Most of the rape survivors MSF treated said they were ambushed around Nakatete on 19 January as they returned from the market. They told MSF they had been held hostage throughout the day, raped multiple times and had been subjected to degrading treatment. Patients ranged in age from 13 years old to 60 years old. Women and girls had been separated from men and their clothes and belongings were stolen.
Eleven women MSF treated yesterday said they were ambushed on 20 January in Kitumba on their way back from the market, and were robbed and raped by a group of armed men. MSF also treated two women and a man who were similarly attacked in the same location the next day.
These new incidents of mass rape come a few weeks after a mass rape on New Year’s Day in the Fizi region.

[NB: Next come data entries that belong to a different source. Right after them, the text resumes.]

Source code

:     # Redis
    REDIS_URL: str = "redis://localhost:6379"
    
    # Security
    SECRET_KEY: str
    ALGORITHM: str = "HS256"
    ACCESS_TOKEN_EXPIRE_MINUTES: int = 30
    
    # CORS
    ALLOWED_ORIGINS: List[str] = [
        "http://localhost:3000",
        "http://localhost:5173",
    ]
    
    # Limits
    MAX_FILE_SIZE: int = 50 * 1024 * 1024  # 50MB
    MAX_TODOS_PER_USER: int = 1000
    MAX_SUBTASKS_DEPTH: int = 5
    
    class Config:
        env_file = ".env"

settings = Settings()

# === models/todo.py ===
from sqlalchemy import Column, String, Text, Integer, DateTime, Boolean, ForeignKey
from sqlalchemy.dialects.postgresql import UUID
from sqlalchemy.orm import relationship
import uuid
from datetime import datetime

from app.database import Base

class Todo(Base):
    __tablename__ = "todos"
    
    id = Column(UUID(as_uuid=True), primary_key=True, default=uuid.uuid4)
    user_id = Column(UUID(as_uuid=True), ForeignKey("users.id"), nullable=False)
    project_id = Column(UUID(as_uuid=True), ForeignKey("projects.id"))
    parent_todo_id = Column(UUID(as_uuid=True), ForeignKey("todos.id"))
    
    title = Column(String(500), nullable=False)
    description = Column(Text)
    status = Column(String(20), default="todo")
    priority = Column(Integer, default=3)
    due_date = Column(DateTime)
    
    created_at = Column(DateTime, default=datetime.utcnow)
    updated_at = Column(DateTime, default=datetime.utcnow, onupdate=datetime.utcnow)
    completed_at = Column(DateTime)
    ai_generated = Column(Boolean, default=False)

“In the space of a few weeks alone, MSF has provided medical treatment for nearly 100 women, men and children – all of whom have been raped in mass attacks,” said Annemarie Loof, MSF Head of Mission in South Kivu. “We are extremely concerned about the fate of civilians in this area – normal people who have nothing to do with the conflict and who bear the brunt of a recent increase in violence and insecurity in this part of eastern DRC.”
For years civilians in eastern DRC have suffered sexual violence related to the conflict. But MSF has not provided medical treatment for rape on this scale in South Kivu since 2004. In an already volatile context, MSF is confronted with what appears to be a further deterioration in the situation which directly impacts on the civilian population.
MSF has provided medical care to those affected – caring for wounds and injuries and providing preventative treatment for possible sexually transmitted infections. The survivors were also vaccinated against Hepatitis B and tetanus. Those girls and women who were seen in time were offered the morning-after pill to prevent unwanted pregnancy.
In South Kivu, MSF provides emergency healthcare to a population suffering from violence, sexual violence, displacement, malaria, malnutrition and disease outbreaks such as cholera and measles. In 2010, MSF medical teams in the Fizi region treated 20,000 malaria patients, gave 65,000 medical consultations, cared for 10,000 inpatients at Baraka hospital and helped to deliver 4,000 babies.
Throughout the Kivus, MSF runs hospitals, mobile clinics, health centres, vaccination campaigns and cholera programmes, and provides treatment and psychosocial care to survivors of sexual violence. In 2009 alone, MSF provided medical and psychosocial care for 5,600 rape victims in North and South Kivu.